* EXERCISE BRIEF
Restate word for word the lines below that run from the one holding "43: (884, 263)" through the one holding "45: (801, 236)", inclusive. Pictures don't belong in the copy.
◇ ◇ ◇
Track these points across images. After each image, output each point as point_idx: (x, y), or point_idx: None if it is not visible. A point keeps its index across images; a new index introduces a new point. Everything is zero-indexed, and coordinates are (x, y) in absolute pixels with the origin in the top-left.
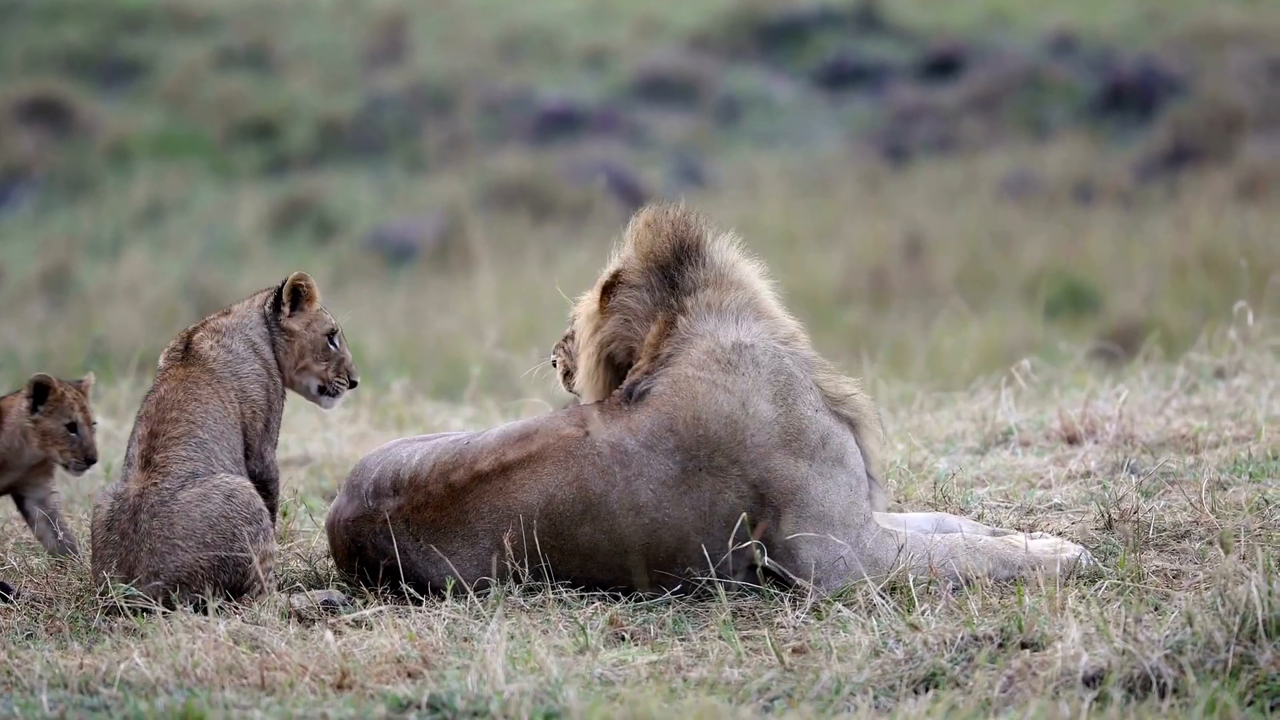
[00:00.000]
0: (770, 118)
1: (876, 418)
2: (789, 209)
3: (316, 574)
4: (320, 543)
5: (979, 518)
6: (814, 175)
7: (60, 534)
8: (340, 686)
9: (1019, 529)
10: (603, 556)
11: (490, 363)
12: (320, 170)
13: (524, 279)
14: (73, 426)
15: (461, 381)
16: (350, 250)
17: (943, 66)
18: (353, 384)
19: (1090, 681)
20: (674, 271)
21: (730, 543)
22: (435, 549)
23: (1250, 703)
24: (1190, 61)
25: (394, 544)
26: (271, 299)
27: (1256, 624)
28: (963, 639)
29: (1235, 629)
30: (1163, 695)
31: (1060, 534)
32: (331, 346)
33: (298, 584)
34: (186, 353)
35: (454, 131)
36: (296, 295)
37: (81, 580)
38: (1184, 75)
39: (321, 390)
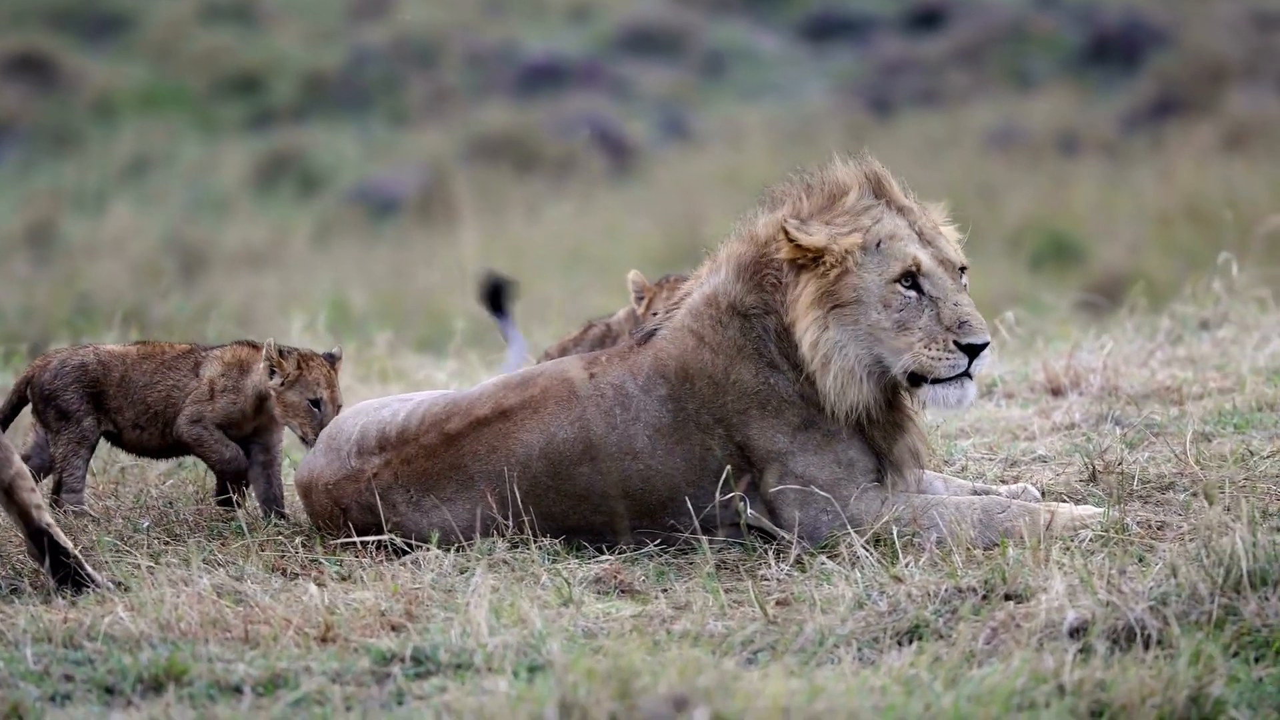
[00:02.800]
0: (755, 70)
1: (892, 424)
2: (773, 161)
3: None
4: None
5: (963, 470)
6: (798, 127)
7: (272, 486)
8: (324, 640)
9: (1003, 481)
10: (596, 499)
11: (474, 316)
12: (304, 124)
13: (508, 232)
14: (316, 403)
15: (445, 335)
16: (334, 204)
17: (927, 19)
18: None
19: (1074, 633)
20: (761, 206)
21: (717, 492)
22: (428, 498)
23: (1235, 654)
24: (1175, 12)
25: (380, 501)
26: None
27: (1241, 575)
28: (946, 591)
29: (1220, 580)
30: (1147, 647)
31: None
32: None
33: None
34: None
35: (438, 85)
36: None
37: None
38: (1169, 26)
39: None
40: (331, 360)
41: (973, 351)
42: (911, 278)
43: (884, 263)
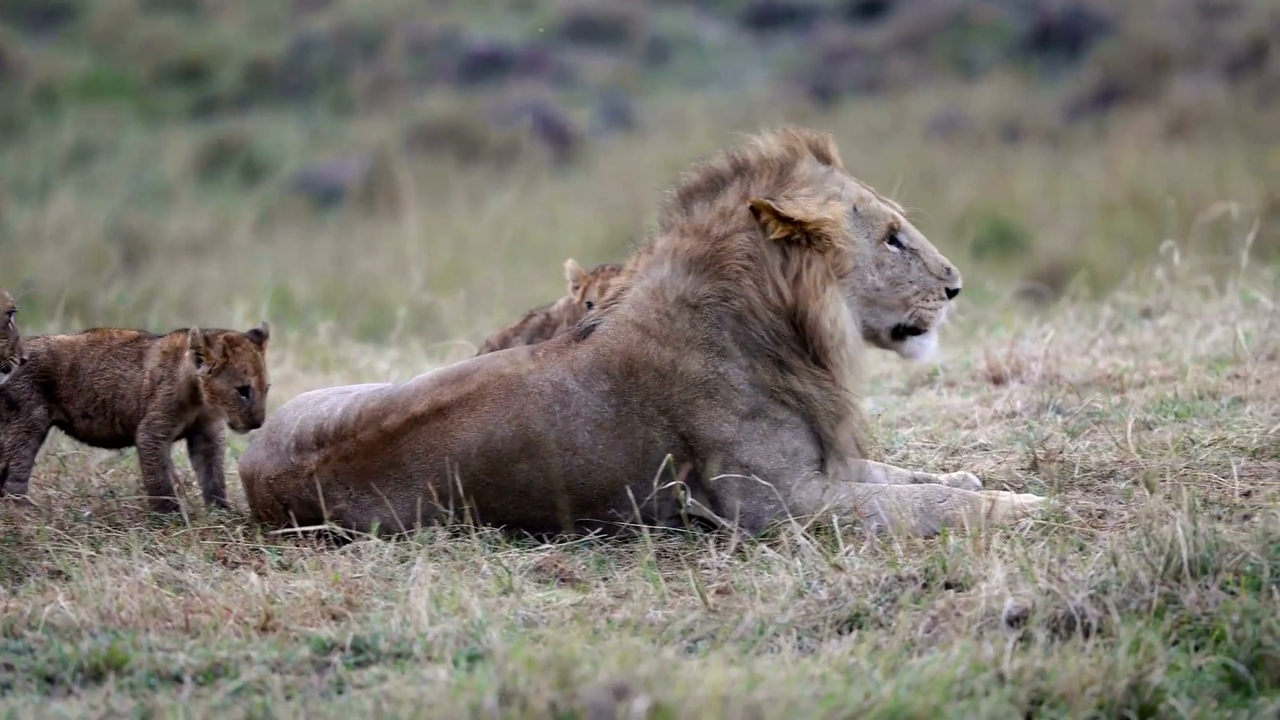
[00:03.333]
0: (698, 59)
1: (837, 409)
2: (717, 150)
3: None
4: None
5: (904, 459)
6: (742, 116)
7: (213, 475)
8: (264, 629)
9: (944, 470)
10: (536, 494)
11: (416, 304)
12: (248, 112)
13: (450, 221)
14: (244, 390)
15: (388, 323)
16: (277, 192)
17: (870, 7)
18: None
19: (1014, 622)
20: (695, 194)
21: (656, 483)
22: (367, 495)
23: (1175, 642)
24: (1118, 1)
25: (320, 497)
26: None
27: (1181, 564)
28: (887, 580)
29: (1160, 569)
30: (1087, 635)
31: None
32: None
33: None
34: None
35: (381, 73)
36: None
37: (7, 524)
38: (1112, 15)
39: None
40: (259, 339)
41: (953, 296)
42: (893, 234)
43: (868, 225)
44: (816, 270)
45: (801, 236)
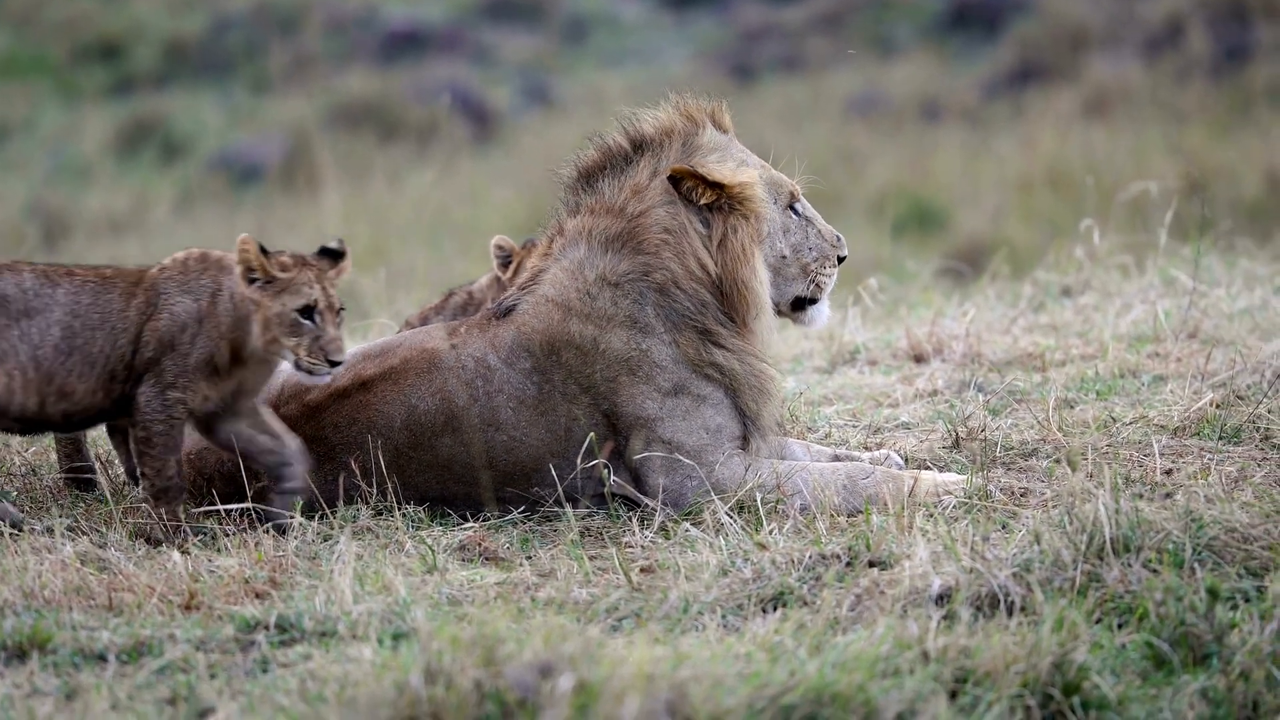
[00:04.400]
0: (617, 37)
1: (760, 384)
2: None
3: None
4: None
5: (827, 437)
6: (660, 94)
7: (133, 458)
8: (188, 607)
9: (866, 448)
10: (459, 469)
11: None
12: (166, 91)
13: (370, 199)
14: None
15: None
16: (196, 171)
17: None
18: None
19: (939, 600)
20: (597, 173)
21: (579, 460)
22: None
23: (1098, 620)
24: None
25: (242, 471)
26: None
27: (1104, 542)
28: (810, 558)
29: (1083, 547)
30: (1010, 613)
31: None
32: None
33: None
34: None
35: (300, 51)
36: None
37: None
38: None
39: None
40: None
41: (841, 263)
42: (793, 202)
43: (774, 192)
44: (743, 235)
45: (725, 202)
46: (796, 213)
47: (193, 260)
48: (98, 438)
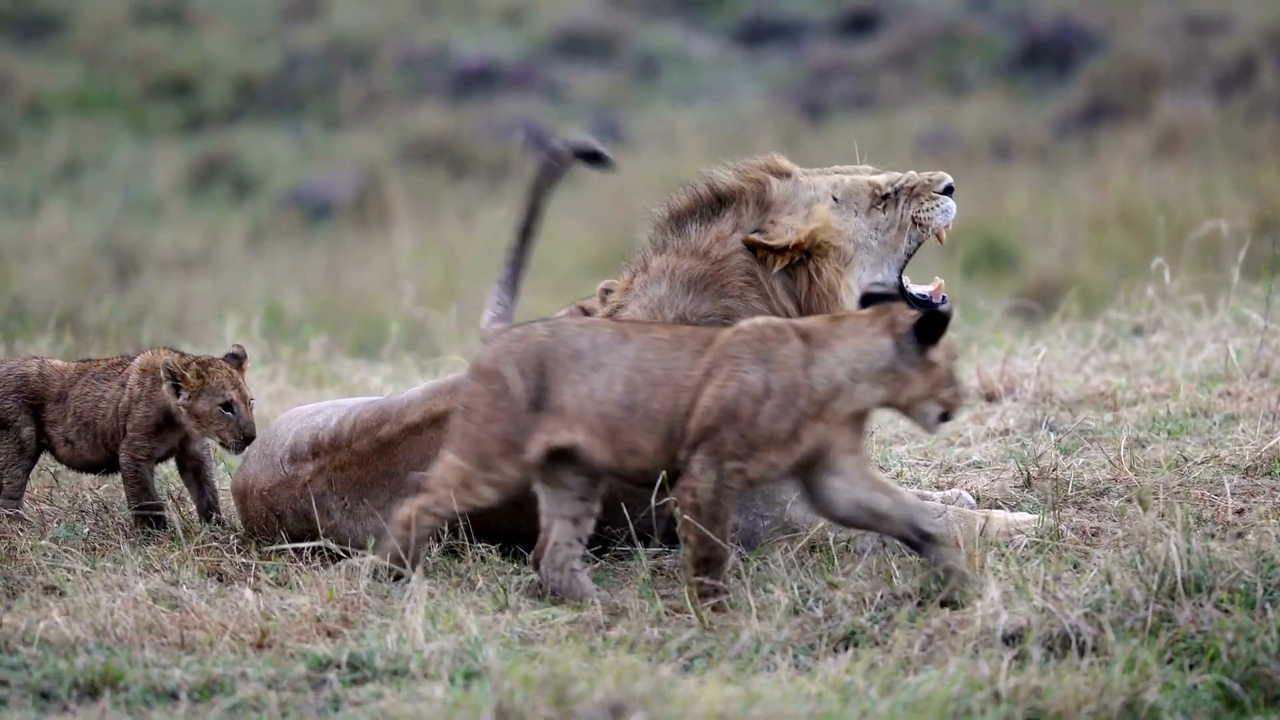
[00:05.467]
0: (688, 74)
1: None
2: (708, 165)
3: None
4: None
5: (898, 476)
6: (732, 131)
7: (205, 493)
8: (260, 645)
9: (938, 487)
10: (531, 507)
11: (409, 320)
12: (237, 127)
13: (442, 236)
14: (228, 406)
15: (380, 339)
16: (268, 207)
17: (860, 23)
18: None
19: (1010, 640)
20: (686, 217)
21: (653, 499)
22: (362, 504)
23: (1169, 660)
24: (1107, 16)
25: (315, 508)
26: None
27: (1175, 582)
28: (882, 597)
29: (1154, 587)
30: (1082, 653)
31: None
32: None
33: None
34: None
35: (371, 88)
36: None
37: (1, 539)
38: (1101, 30)
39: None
40: (235, 360)
41: (949, 193)
42: (878, 196)
43: (853, 204)
44: (828, 273)
45: (801, 256)
46: (885, 200)
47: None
48: (169, 474)
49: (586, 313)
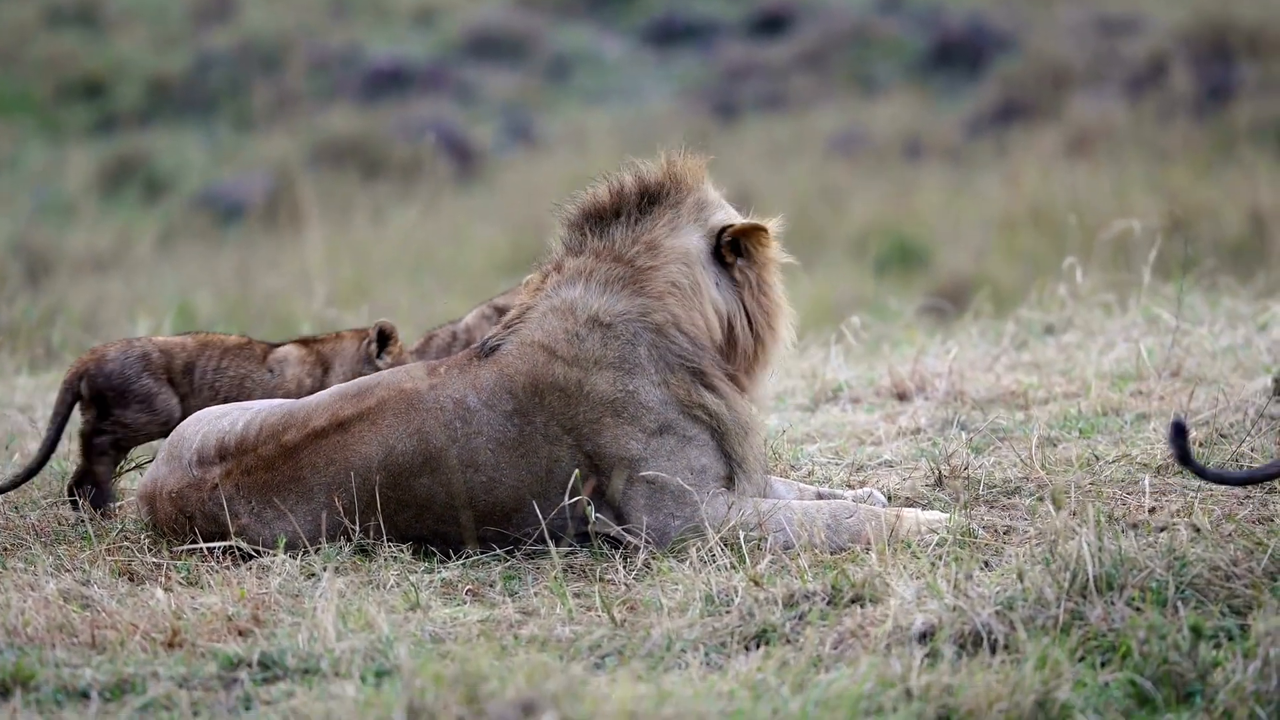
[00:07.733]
0: (599, 75)
1: (745, 429)
2: (617, 165)
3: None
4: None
5: (809, 475)
6: (643, 132)
7: None
8: (171, 645)
9: (849, 486)
10: (439, 509)
11: (320, 320)
12: (149, 129)
13: (353, 237)
14: None
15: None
16: (180, 209)
17: (771, 23)
18: None
19: (922, 638)
20: (610, 217)
21: (564, 498)
22: (269, 509)
23: (1081, 658)
24: (1019, 18)
25: (224, 510)
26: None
27: (1087, 580)
28: (794, 596)
29: (1066, 585)
30: (994, 651)
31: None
32: None
33: None
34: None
35: (283, 89)
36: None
37: None
38: (1012, 31)
39: None
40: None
41: None
42: None
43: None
44: (772, 271)
45: (755, 253)
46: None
47: None
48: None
49: (501, 311)
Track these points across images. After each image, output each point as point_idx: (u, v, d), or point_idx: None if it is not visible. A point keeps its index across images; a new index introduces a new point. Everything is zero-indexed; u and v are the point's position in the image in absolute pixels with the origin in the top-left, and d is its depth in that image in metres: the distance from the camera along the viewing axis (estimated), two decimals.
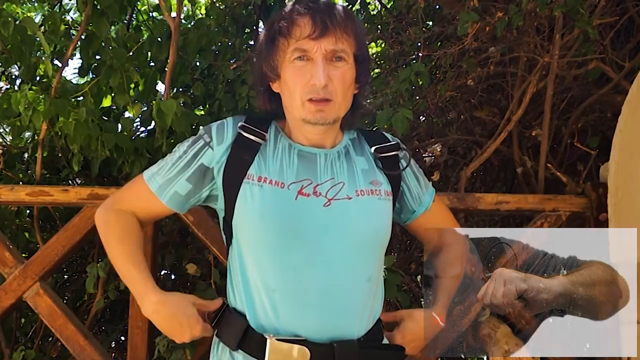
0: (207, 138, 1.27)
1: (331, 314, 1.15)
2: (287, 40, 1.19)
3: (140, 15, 2.90)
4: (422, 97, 2.50)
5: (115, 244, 1.28)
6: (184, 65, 2.44)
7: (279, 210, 1.18)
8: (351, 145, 1.32)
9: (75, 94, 2.16)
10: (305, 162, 1.24)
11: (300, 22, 1.18)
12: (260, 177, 1.21)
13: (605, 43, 2.23)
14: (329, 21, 1.16)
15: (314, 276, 1.15)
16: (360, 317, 1.19)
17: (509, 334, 2.01)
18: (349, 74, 1.20)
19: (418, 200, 1.39)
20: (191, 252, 2.54)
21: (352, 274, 1.18)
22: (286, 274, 1.16)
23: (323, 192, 1.20)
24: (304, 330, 1.14)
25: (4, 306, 2.00)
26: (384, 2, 3.16)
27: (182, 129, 2.09)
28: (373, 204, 1.24)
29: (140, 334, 1.98)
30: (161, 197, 1.28)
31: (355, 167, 1.27)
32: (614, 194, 1.98)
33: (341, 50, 1.18)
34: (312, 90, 1.17)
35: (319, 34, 1.15)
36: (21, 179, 2.45)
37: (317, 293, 1.15)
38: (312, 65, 1.17)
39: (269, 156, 1.24)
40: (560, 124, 2.52)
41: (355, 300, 1.18)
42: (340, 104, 1.21)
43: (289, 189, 1.19)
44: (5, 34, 2.00)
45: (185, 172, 1.26)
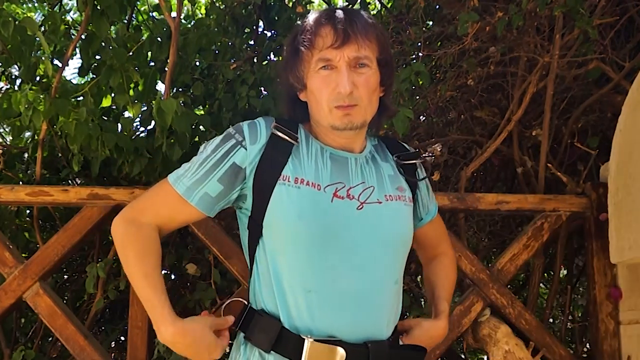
0: (238, 137, 1.24)
1: (365, 315, 1.17)
2: (311, 52, 1.22)
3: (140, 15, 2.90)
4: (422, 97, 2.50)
5: (134, 263, 1.22)
6: (184, 65, 2.44)
7: (317, 212, 1.18)
8: (375, 151, 1.36)
9: (75, 94, 2.16)
10: (337, 165, 1.26)
11: (322, 33, 1.20)
12: (297, 178, 1.21)
13: (605, 43, 2.23)
14: (350, 29, 1.18)
15: (349, 277, 1.17)
16: (389, 318, 1.23)
17: (509, 334, 2.01)
18: (373, 79, 1.23)
19: (426, 208, 1.45)
20: (191, 252, 2.54)
21: (383, 276, 1.21)
22: (323, 275, 1.16)
23: (356, 196, 1.23)
24: (339, 331, 1.15)
25: (4, 306, 2.00)
26: (384, 1, 3.15)
27: (183, 129, 2.09)
28: (400, 209, 1.28)
29: (140, 334, 1.98)
30: (190, 199, 1.23)
31: (382, 172, 1.31)
32: (614, 194, 1.98)
33: (364, 57, 1.20)
34: (338, 98, 1.19)
35: (341, 43, 1.18)
36: (21, 179, 2.45)
37: (352, 294, 1.17)
38: (337, 73, 1.19)
39: (304, 157, 1.24)
40: (560, 124, 2.52)
41: (386, 301, 1.22)
42: (366, 108, 1.23)
43: (325, 191, 1.21)
44: (5, 34, 2.00)
45: (216, 173, 1.23)
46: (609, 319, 2.06)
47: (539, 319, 2.24)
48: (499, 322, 2.04)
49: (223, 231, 2.05)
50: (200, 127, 2.46)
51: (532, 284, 2.40)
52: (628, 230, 1.90)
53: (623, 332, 2.04)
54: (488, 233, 2.93)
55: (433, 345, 1.40)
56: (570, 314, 2.81)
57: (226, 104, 2.41)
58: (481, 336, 2.07)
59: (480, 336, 2.08)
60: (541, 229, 2.10)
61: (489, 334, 2.03)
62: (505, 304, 2.06)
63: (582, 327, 2.68)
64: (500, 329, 2.01)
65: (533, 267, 2.41)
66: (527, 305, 2.22)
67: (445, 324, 1.40)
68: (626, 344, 2.03)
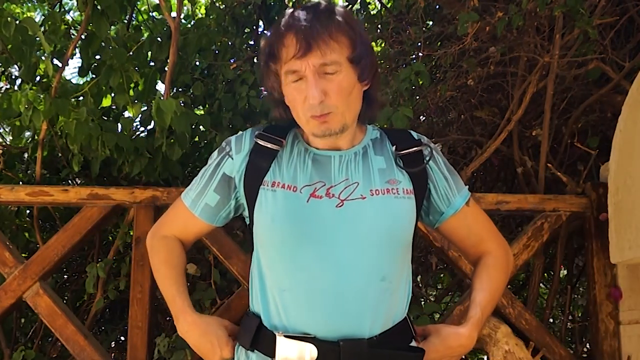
◇ ◇ ◇
* EXERCISE RESULT
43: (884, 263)
[00:03.333]
0: (698, 59)
1: (837, 409)
2: (717, 150)
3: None
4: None
5: (904, 459)
6: (742, 116)
7: (213, 475)
8: (264, 629)
9: (944, 470)
10: (536, 494)
11: (416, 304)
12: (248, 112)
13: (450, 221)
14: (244, 390)
15: (388, 323)
16: (277, 192)
17: (870, 7)
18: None
19: (1014, 622)
20: (695, 194)
21: (656, 483)
22: (367, 495)
23: (1175, 642)
24: (1118, 1)
25: (320, 497)
26: None
27: (1181, 564)
28: (887, 580)
29: (1160, 569)
30: (1087, 635)
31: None
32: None
33: None
34: None
35: (381, 73)
36: None
37: (7, 524)
38: (1112, 15)
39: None
40: (259, 339)
41: (953, 296)
42: (893, 234)
43: (868, 225)
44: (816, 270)
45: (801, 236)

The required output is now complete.